Graciliano Ramos - Kindheit

 

 

Dieser Roman, der zu den bedeutendsten der brasilianischen Literatur gehört, liegt nun erstmals auf Deutsch vor. Erschienen ist er schon im Jahr 1945.

In dem autobiographischen Werk schildert der Autor (1892-1953) seine sehr unglückliche Kindheit im kargen Nordosten Brasiliens. 

Der Leser lernt ein rückständiges, von Diktatoren regiertes, korruptes Land zur Zeit der Jahrhundertwende kennen.

 

Hier gleich eine kleine Leseprobe:

"...damals hatte ein Chef der Regierungspartei in der Provinz mehr Macht als ein afrikanischer Stammesfürst, er verfügte über die Leute und manipulierte die Obrigkeit, armselige Marionetten. Wir lebten auf einer großen Zuckerrohrplantage, und nur wer dem Gutsherrn nach dem Mund redete, blieb unbehelligt. Die Zeitungen in der Hauptstadt berichteten Schreckliches, doch niemand wagte Anklage zu erheben.
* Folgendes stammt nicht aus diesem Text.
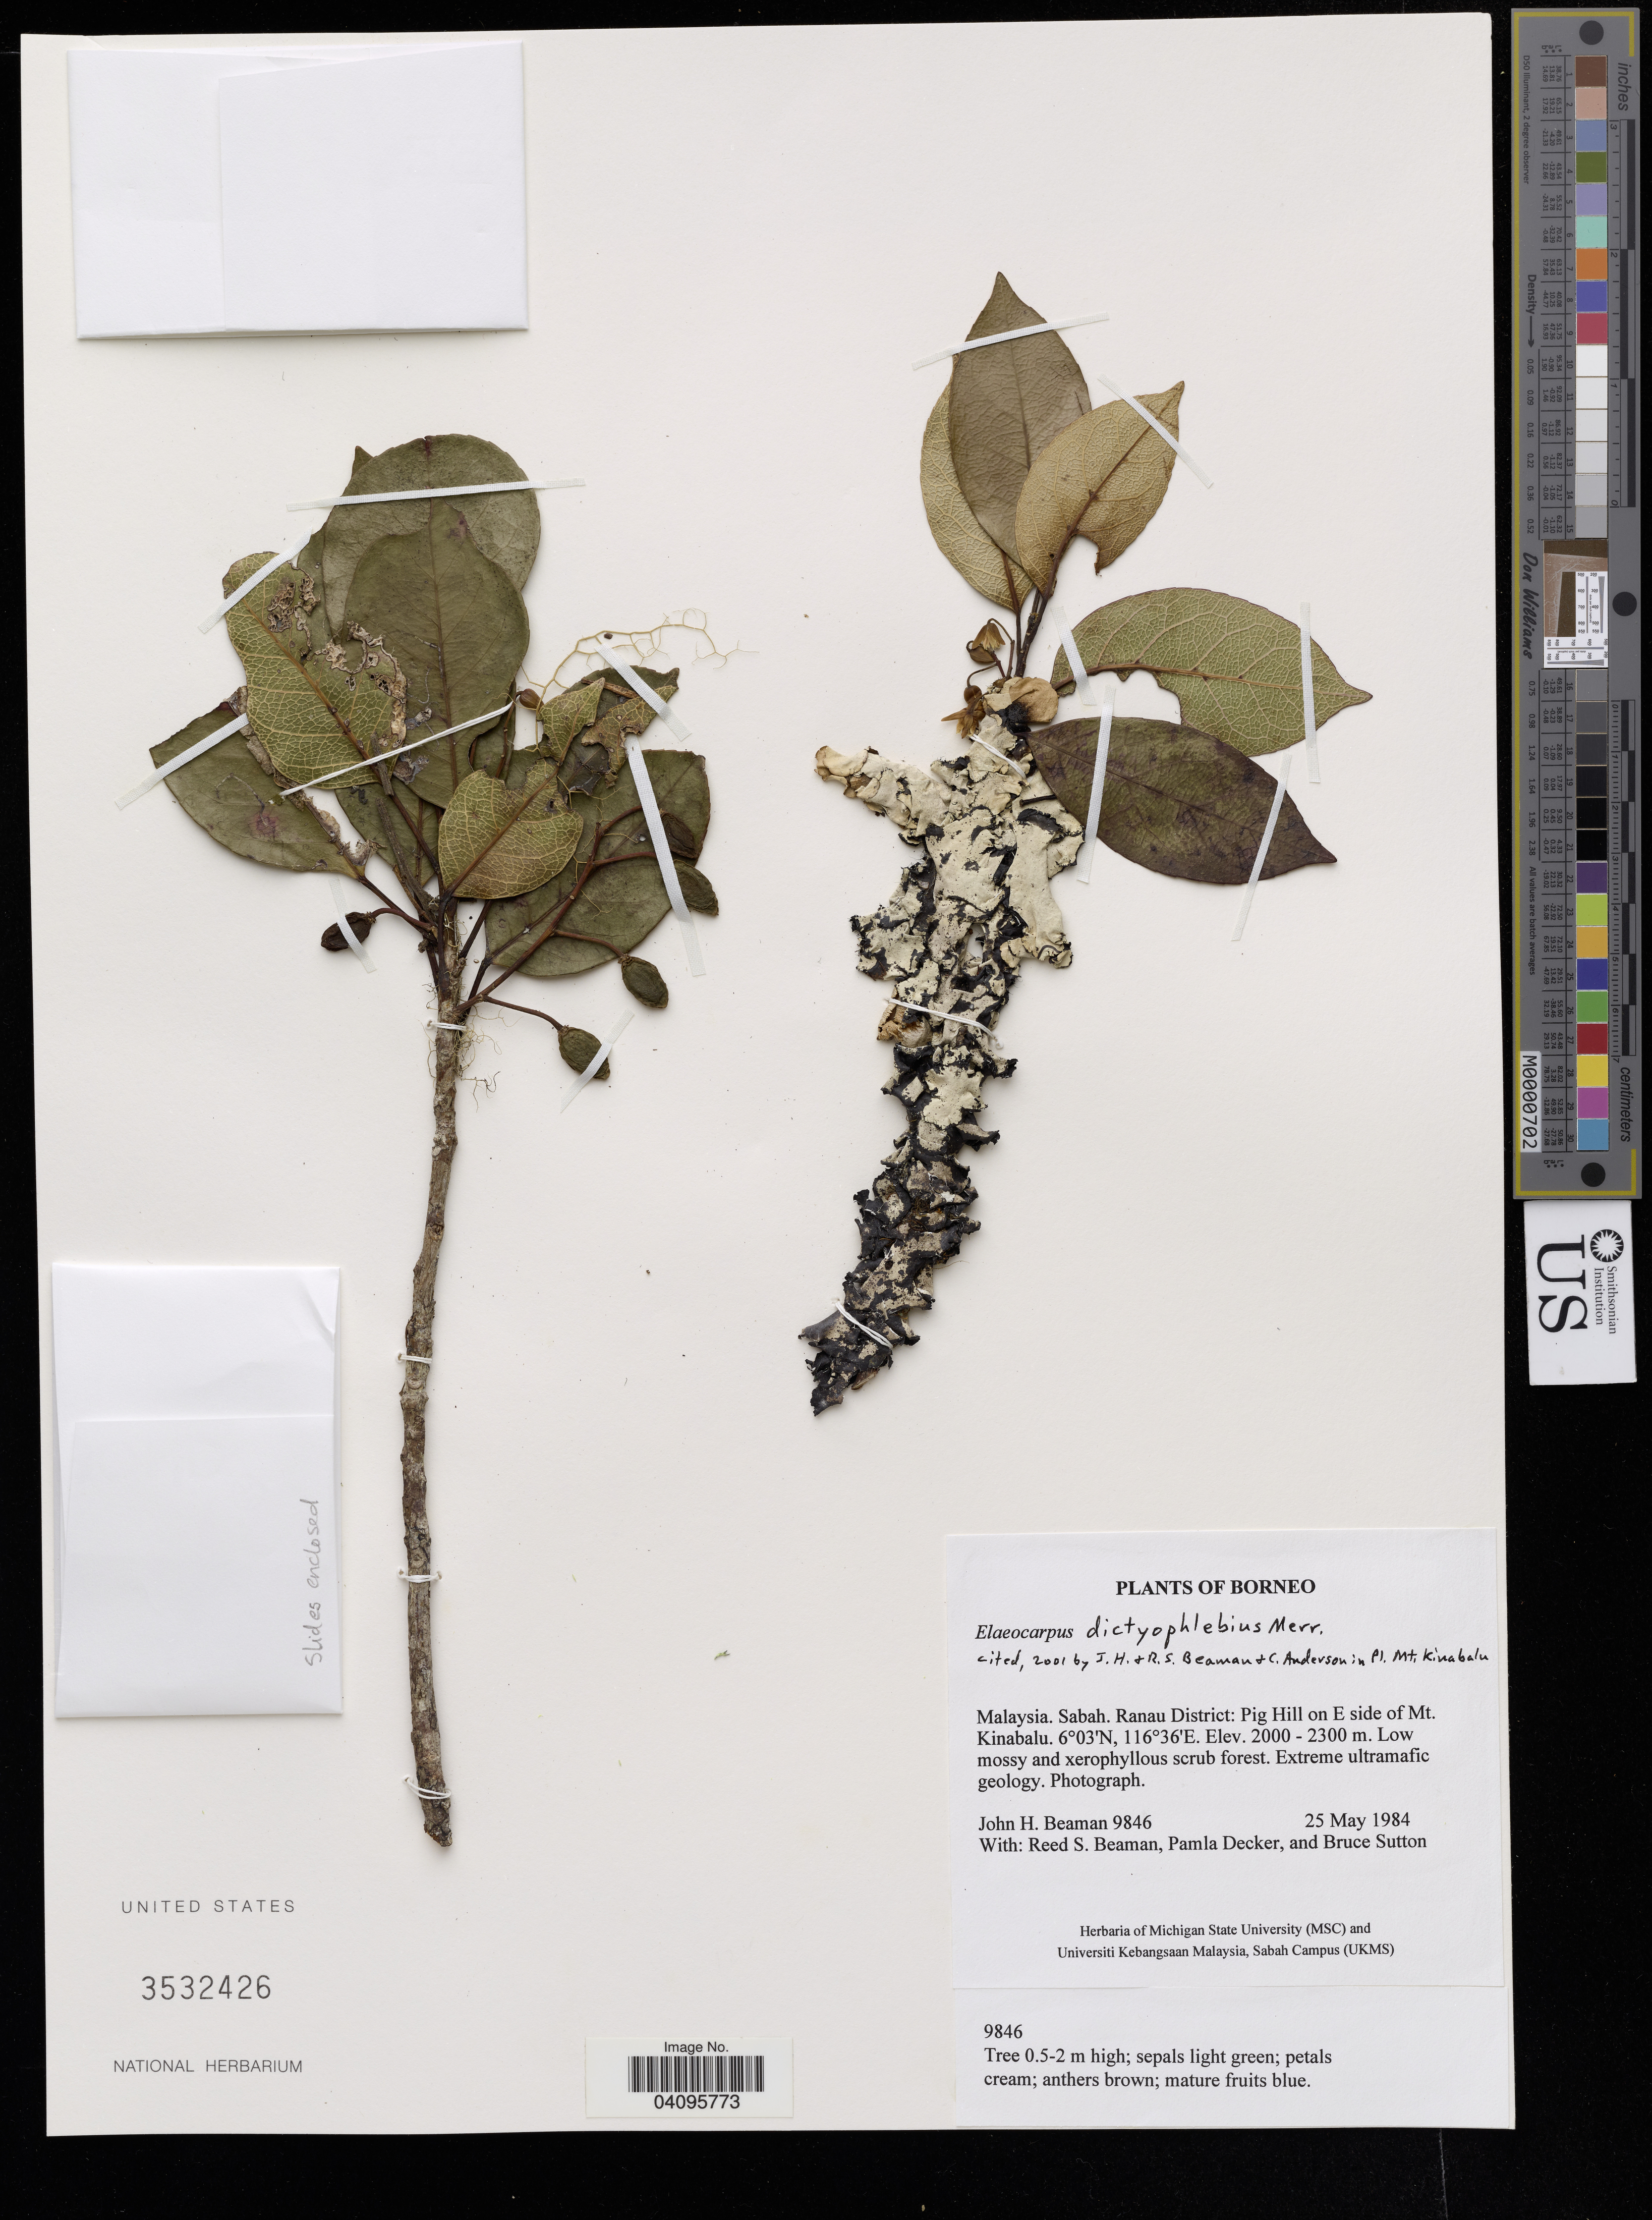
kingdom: Plantae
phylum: Tracheophyta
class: Magnoliopsida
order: Oxalidales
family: Elaeocarpaceae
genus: Elaeocarpus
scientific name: Elaeocarpus dictyophelbius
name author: Merr.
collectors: J. H. Beaman, R. S. Beaman, P. Decker & B. Sutton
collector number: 9846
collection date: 1984-05-25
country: Malaysia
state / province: Sabah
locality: Ranau District: Pig Hill on E side of Mt. Kinabalu.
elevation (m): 2000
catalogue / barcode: US 3532426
Wer auch nur ein Wort verlauten ließ, musste mit Brandstiftung rechnen, Prügel, Gefängnis oder Tod."

Ramos weiß, wovon er spricht, er selbst saß wegen seiner politischen Überzeugungen in Haft.

 

So deutlich wie hier äußert sich Ramos in seinem Roman selten über Politik - er beschreibt seine Vita bis zu seinem elften Lebensjahr, da sind andere Dinge im Vordergrund.

 

Zunächst die Eltern: der Vater stammt aus einer Bauernfamilie, betreibt selbst auch Landwirtschaft.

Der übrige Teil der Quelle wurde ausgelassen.